> _Текст для чтения_:

Работа Айсмана превратилась в целенаправленный крестовый поход против Household Finance Corporation. Он общался с корреспондентами газет и журналов. Обзавелся друзьями из Ассоциации общинных организаций за неотложные реформы (ACORN), что, наверное, было первым случаем проявления интереса к организации, защищающей права малоимущих, со стороны сотрудника хедж-фонда с Уолл-стрит. Постоянно названивал в офис генерального прокурора штата Вашингтон. Он не мог поверить в то, что прокурор проводил расследование в отношении Household, но по решению судьи не имел права обнародовать полученные результаты. Айсман раздобыл копию отчета, который подтвердил его худшие опасения. «Я спросил у одного из сотрудников офиса генерального прокурора, почему они не арестуют виновных. А тот ответил: “Это влиятельная компания. Если мы ее накроем, кто будет выдавать кредиты в штате Вашингтон?” Я заметил: “Поверьте, да кредиторы в очередь будут выстраиваться”».
Это дело должно было решаться на федеральном уровне. Household раздавала свои кредиты по всей стране, однако федеральное правительство расписалось в бессилии. В конце 2002 года Household решила урегулировать конфликт во внесудебном порядке и выплатить по коллективному иску $484 млн штрафа, распределенных между 12 штатами. В следующем году компания Household Finance Corporation вместе с гигантским портфелем низкокачественных кредитов была куплена британским финансовым конгломератом HSBC Group за $15,5 млрд.
Айсман испытал настоящий шок. «Я даже помыслить не мог, что такое вообще возможно. Это была не просто какая-то компания, а крупнейшая компания, занимавшаяся кредитованием и замешанная в грандиозной афере. Ее генерального директора следовало подвесить за яйца. А вместо этого они продали компанию, а директор заработал сотню миллионов долларов. Я, признаться, ожидал совсем иного финала». Его негативное отношение к финансовой аристократии в некоторой степени было обусловлено политическими взглядами. «Постепенно передо мной вырисовывались социальные последствия. Если бы пришлось с нуля разрабатывать новое регулирование, основное внимание следовало бы уделить защите людей со средними и более низкими доходами, поскольку их все так и норовили облапошить. Но при существующем режиме этот слой оказывался наименее защищенным».

> _Исходные данные_:

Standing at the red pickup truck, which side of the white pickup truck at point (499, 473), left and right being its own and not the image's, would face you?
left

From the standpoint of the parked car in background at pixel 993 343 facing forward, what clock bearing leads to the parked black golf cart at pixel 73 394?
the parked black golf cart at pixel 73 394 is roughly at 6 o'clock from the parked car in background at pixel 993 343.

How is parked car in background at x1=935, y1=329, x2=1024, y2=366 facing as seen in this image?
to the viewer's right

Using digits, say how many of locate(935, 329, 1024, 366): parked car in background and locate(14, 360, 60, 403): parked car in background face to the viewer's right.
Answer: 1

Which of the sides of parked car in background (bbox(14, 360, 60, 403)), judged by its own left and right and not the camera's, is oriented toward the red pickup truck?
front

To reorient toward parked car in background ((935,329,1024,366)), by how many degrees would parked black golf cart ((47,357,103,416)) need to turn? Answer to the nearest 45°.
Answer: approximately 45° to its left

==

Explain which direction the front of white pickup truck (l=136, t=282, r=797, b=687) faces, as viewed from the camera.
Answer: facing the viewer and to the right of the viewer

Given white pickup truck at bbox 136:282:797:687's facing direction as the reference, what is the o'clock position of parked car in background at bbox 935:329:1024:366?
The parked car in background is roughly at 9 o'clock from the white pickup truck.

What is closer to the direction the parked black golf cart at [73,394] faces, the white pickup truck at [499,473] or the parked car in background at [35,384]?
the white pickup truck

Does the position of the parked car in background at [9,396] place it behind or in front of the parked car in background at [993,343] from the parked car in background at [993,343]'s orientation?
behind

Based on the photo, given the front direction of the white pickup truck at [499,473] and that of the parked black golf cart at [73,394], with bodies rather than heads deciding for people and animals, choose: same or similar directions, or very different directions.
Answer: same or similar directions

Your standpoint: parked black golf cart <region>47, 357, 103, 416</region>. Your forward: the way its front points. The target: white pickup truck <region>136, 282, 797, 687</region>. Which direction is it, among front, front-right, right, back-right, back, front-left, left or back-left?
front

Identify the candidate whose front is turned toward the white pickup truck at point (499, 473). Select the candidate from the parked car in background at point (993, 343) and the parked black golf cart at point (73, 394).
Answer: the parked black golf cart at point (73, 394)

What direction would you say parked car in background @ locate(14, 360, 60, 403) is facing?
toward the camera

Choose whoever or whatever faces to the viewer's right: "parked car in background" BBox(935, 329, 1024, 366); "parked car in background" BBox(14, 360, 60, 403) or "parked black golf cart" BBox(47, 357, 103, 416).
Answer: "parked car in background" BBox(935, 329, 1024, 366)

--

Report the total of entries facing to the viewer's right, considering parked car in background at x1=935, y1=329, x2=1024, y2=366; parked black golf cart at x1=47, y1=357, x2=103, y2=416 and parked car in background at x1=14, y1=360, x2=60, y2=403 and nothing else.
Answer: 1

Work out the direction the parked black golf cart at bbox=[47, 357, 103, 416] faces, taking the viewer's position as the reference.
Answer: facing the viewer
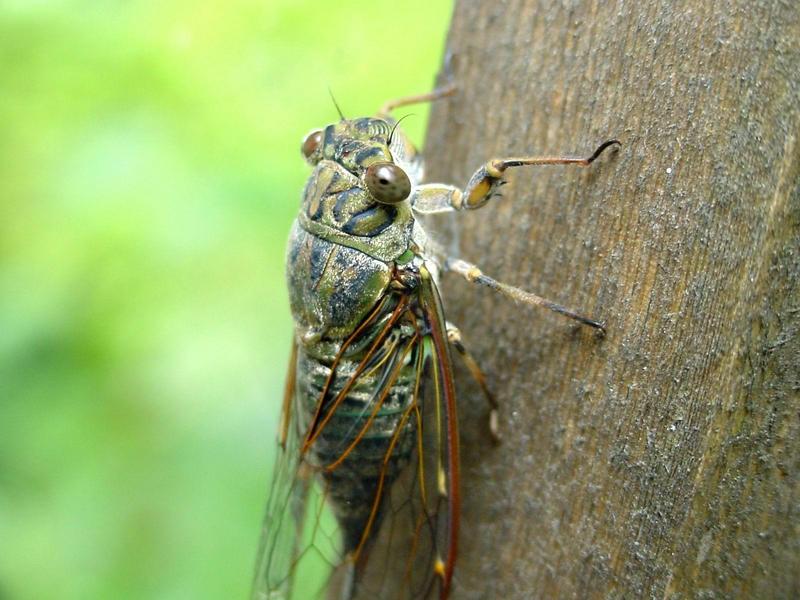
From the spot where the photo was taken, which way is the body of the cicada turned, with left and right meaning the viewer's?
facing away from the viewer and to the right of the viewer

> _Задание_: Перепишите без изменений фрагмент текста об Айсмане и компании Household, который начинается со слов «Это дело должно» и заканчивается словами «за $15,5 млрд.». Отвечайте, опираясь только на текст.

> _Решение_:
Это дело должно было решаться на федеральном уровне. Household раздавала свои кредиты по всей стране, однако федеральное правительство расписалось в бессилии. В конце 2002 года Household решила урегулировать конфликт во внесудебном порядке и выплатить по коллективному иску $484 млн штрафа, распределенных между 12 штатами. В следующем году компания Household Finance Corporation вместе с гигантским портфелем низкокачественных кредитов была куплена британским финансовым конгломератом HSBC Group за $15,5 млрд.